For assignment 1 you will have to establish a connection between a C#-program and a database (SQLite). Have a look at the blog of Tigran Gasparian.

Ranking on query results

The goal of this assignment is basically to implement the ideas of the article by Agrawal, Chaudhuri e.a. So you have to solve both the zero-answers and the many-answers problem. We offer a table and a query workload.

The program should be able to process conjunctive equality queries (ceq) on the table. A ceq consists of predicates of the kind attr = value, separated by comma's, terminated by a semicolon. An input consists of a ceq and is read by a (simple) gui. The required value for k is also entered according to this syntax. When missing, use a default value k = 10. Example inputs:

k = 6, brand = 'volkswagen';
cylinders = 4, brand = 'ford';

The basic query is
SELECT * FROM autompg WHERE ceq;
In the ceq, the comma's are replaced by ANDs and the k-value is left out.
The output consists of the top-k tuples according to some ranking principle.

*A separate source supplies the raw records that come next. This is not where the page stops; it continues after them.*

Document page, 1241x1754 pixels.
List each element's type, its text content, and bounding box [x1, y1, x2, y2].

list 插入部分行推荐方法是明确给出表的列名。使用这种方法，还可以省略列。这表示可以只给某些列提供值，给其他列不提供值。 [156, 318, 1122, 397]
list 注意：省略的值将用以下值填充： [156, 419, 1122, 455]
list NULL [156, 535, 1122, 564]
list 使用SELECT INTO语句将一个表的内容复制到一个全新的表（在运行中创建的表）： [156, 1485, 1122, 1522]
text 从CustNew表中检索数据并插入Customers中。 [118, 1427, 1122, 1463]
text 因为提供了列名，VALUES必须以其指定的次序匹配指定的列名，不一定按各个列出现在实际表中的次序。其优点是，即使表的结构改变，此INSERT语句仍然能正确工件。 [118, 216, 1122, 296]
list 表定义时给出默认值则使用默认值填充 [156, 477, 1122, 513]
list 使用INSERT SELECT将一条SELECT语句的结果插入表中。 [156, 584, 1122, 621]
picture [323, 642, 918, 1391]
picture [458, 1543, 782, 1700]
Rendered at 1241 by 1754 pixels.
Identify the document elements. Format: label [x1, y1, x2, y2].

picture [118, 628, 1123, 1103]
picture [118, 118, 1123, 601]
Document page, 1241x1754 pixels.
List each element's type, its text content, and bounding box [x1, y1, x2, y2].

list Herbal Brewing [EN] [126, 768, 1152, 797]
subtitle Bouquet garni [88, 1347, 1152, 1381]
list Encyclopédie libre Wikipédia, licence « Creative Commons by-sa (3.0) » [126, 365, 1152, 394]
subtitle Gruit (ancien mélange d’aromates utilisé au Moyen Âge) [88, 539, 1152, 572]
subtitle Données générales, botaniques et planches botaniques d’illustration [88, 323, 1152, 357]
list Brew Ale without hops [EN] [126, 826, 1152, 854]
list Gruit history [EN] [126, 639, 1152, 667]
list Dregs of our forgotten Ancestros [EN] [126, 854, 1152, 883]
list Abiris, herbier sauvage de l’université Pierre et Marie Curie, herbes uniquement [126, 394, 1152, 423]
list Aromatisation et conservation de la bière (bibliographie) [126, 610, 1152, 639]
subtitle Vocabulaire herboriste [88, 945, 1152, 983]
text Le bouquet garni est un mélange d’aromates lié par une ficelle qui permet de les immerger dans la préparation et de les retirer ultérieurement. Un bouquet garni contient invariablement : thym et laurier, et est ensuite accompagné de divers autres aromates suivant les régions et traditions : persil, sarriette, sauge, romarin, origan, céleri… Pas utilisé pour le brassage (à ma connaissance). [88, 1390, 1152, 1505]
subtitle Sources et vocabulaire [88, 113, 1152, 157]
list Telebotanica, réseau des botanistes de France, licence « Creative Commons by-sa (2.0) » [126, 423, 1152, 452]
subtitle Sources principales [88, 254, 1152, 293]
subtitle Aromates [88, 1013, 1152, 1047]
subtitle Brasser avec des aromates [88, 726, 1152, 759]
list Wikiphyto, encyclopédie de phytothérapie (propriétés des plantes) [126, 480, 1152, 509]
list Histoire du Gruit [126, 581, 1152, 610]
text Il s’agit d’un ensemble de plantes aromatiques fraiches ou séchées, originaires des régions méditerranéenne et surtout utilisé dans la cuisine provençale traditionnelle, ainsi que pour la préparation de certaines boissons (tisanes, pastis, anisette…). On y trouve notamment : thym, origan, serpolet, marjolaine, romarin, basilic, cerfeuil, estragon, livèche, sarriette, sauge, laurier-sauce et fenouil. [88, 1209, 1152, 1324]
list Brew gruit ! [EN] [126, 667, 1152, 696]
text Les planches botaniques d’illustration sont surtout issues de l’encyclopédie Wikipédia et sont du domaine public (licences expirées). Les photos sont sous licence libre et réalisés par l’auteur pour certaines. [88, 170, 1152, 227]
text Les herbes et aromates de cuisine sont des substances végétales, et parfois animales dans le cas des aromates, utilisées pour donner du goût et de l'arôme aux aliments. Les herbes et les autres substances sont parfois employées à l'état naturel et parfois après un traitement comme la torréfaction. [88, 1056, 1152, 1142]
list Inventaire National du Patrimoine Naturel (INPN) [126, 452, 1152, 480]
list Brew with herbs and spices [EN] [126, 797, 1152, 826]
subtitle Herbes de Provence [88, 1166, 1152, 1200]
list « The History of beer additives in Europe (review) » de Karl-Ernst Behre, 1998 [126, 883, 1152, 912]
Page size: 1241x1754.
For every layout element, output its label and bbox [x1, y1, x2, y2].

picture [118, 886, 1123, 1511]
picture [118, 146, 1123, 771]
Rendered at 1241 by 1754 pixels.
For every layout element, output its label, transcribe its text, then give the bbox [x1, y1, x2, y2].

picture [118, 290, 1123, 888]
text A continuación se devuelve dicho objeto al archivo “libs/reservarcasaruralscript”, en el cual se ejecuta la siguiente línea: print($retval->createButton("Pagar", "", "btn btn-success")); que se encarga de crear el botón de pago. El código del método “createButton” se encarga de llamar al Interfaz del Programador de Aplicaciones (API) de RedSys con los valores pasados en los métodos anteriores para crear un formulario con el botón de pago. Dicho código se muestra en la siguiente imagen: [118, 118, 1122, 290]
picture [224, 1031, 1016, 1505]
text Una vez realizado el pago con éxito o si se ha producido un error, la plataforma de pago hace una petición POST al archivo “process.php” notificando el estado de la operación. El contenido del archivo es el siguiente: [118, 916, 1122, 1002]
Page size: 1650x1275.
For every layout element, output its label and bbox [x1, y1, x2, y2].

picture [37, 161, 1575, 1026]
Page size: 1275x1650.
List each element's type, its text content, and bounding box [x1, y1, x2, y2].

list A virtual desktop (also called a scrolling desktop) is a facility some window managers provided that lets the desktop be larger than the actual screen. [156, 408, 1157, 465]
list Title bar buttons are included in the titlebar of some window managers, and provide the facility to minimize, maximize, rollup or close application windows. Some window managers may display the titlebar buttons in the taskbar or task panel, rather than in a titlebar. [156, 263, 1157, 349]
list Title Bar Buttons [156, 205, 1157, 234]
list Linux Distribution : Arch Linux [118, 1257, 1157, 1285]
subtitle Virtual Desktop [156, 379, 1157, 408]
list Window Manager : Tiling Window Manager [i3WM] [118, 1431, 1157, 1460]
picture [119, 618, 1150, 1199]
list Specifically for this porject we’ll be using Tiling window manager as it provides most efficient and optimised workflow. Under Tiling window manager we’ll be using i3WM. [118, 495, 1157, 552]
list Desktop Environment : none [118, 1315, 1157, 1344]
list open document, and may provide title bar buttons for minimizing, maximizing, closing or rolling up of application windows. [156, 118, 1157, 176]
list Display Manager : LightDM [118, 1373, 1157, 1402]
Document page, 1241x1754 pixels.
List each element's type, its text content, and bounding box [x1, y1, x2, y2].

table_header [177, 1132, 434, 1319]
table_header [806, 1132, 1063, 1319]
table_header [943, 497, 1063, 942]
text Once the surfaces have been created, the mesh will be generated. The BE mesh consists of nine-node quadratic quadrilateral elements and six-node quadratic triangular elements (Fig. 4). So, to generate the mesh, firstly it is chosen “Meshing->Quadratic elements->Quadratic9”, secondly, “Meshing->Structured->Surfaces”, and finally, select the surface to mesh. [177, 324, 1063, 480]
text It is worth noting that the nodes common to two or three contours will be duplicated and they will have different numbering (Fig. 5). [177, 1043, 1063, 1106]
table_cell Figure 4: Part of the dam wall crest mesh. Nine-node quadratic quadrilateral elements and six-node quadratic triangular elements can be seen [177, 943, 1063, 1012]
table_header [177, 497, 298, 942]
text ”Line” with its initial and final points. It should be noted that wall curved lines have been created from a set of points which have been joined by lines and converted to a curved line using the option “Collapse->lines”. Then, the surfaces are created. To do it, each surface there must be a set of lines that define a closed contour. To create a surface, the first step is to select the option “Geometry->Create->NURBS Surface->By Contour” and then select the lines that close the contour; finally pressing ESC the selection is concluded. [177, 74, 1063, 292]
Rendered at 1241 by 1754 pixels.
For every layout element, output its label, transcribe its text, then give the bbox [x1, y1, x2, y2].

Your program will do some preprocessing on the data and/or the workload. During this phase, a meta database will be constructed and filled. This metadb will be used when aswering the actual queries. Note that your metadb should be constructed only once, for this particular contents of the db and before processing a batch of queries.

Your software is supposed to meet requirement [1], and at least one of requirements [2] and [3]. If you deal with all requirements, the maximum score is 10, otherwise 9.

[1] deal with similarity properties of numerical attributes
[2] use sophisticated techniques for finding value-similarities
[3] use sophisticated techniques for top-k calculations.

The deliverables are:

  • A text file metadb.txt, containing the data definitions required for your meta database (that is
    filled during the preprocessing)
  • A text file metaload.txt, containing sql-statements used to fill the metadb
  • A C# program to determine and fill the contents of the metadb, based on the preprocessing of data and the workload
  • A C# program to deal with the queries
  • A description of your approach, explaining choices and describing experiences. It contains a class diagram of your second program. It also contains an extensive discussion of your approach towards solving both problems. Format: pdf; max 10 pages.
  • Finally, it contains a link to an online clip, where you give a demonstration of the second program running. Prepare it well, by choosing some example queries that give a clear insight to your approach.

Zip your stuff before submitting. Deadline for assignment 1 is Tuesday May 26, 23:55. Prepare test-queries that make sense and are illustrative.